Cultivating a strong network and ensuring you have advocates are critical steps for advancing and developing your career – especially crucial for women and black and minority ethnic (BME) professionals who are often overlooked or left out of informal activities. While mentoring is essential, it is not enough by itself to help women and BME professionals advance to senior positions.  Sponsorship is especially critical for women and BMEs, who face stereotypes and biases.

Firm-sponsored mentoring programmes are often used as a means of increasing diversity in organizations, to support women and BME professionals’ career development.  A key benefit is that mentoring gives women and BME professionals’ greater access to senior management and influential figures in a firm and the business community, increasing the individual’s exposure and visibility, and so enhances their career prospects.  A successful mentoring relationship can provide mentees with an understanding of their firm’s culture, power structures, access to informal networks within the firm, and provide crucial access to “unwritten rules” and important knowledge.

However, without sponsorship mentoring does not provide the same career benefits for women and BME professionals as it does for others.  Sponsorship for high-potentials occurs frequently in both corporates and professional services firms, but most of the beneficiaries are men; having the personal support of an influential sponsor opens more doors and increases the chances of career advancement.

Women, in spite of their high numbers at entry level and middle management ranks in firms, have not achieved a significant breakthrough into senior positions of leadership.  In law firms, the percentage of women declines dramatically at higher levels.  Women represent half of new law trainees but, constitute only 15 per cent of equity partners, a ratio which has not changed significantly for 20 years (Report of the 7th Annual NAWL National Survey on the Retention and Promotion of Women in Law Firms, NAWL Foundation, October 2012).  The Lawyer’s UK 200 2017 report found only a quarter of all partners in the UK’s 200 largest firms are women and although the proportion of women partners across the UK 200 rose in 2016, it was only by a one percent. The majority of firms continue to have partnerships that are overwhelmingly white and male.  In the top 100, only 21 firms have equity partnerships that are more than 25 per cent women, compared with 24 in 2015/16 (The Worst Performing Firms in Gender diversity, Matt Byrne, 8 September 2017).   Recent research has found that the reason why more men than women are promoted is not because of any inherent differences in ability between them, but because significantly more men than women are sponsored by influential leaders who can accelerate their careers.

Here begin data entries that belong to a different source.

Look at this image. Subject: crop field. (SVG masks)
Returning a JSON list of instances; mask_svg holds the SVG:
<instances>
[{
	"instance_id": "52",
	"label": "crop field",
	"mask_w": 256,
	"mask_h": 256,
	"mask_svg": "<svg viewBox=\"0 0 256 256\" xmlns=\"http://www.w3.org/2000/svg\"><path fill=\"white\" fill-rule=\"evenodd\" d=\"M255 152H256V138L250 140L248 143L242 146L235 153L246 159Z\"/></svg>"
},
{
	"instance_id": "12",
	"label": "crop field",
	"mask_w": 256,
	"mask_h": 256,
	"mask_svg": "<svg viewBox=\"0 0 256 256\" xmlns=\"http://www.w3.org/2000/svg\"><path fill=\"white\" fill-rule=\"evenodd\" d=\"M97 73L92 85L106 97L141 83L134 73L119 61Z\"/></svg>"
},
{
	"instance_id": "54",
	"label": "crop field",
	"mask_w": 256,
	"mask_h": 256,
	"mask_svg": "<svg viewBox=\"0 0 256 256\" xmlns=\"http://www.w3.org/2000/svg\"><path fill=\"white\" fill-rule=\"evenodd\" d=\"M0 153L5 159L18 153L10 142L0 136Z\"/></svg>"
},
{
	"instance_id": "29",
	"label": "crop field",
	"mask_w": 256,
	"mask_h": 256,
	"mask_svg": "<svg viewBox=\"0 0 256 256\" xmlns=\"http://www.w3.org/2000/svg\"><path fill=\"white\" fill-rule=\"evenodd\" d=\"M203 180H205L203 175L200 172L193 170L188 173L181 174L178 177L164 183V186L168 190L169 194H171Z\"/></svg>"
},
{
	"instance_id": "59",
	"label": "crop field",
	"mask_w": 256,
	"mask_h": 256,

The research also shows that when women also have senior-level sponsors, they are promoted at the same rate as men (Forget a Mentor) Find a Sponsor, Sylvia Ann Hewitt, Harvard Business Review Press, Boston, 2013).  In the Harvard Business Review article “Why men still get more promotions than women”, Herminia Ibarra and her colleagues suggest that women are over-mentored and under-sponsored.  In interviews with 40 high-potential men and women, the women confirmed that they gained valuable career advice from their mentors; they explored their preferred styles of operating and what they needed to do to get promoted.  The men on the other hand, talked about how they planned their next moves, how they could take charge in new roles and how their mentor could advocate for them publicly – more of a sponsor’s role.

For these reasons, it is vital to understand the differences between mentoring and sponsorship.  While sponsorship can open doors for high potentials women and BME professionals, simply providing someone with a sponsor does not guarantee career success.